§ **Exercise**
Wherever a line holds the word "itshape", copy that line from the data.

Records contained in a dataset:
-.-.-

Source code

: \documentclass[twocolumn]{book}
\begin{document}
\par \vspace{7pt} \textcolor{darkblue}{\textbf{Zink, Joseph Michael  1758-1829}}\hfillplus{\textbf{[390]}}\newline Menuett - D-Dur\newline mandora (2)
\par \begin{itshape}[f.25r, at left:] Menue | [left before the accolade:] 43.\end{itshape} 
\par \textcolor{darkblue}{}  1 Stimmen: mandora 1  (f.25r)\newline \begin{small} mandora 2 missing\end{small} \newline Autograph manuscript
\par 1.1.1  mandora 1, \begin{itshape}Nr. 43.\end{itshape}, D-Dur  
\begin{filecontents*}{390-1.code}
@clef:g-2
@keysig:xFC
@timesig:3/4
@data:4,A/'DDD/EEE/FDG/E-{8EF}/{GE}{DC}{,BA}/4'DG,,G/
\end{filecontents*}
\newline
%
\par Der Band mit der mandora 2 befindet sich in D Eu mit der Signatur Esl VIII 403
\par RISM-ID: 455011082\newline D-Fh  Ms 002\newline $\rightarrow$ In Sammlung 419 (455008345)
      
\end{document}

-.-.-

§ **Expected output**
\par \begin{itshape}[f.25r, at left:] Menue | [left before the accolade:] 43.\end{itshape} 
\par 1.1.1  mandora 1, \begin{itshape}Nr. 43.\end{itshape}, D-Dur  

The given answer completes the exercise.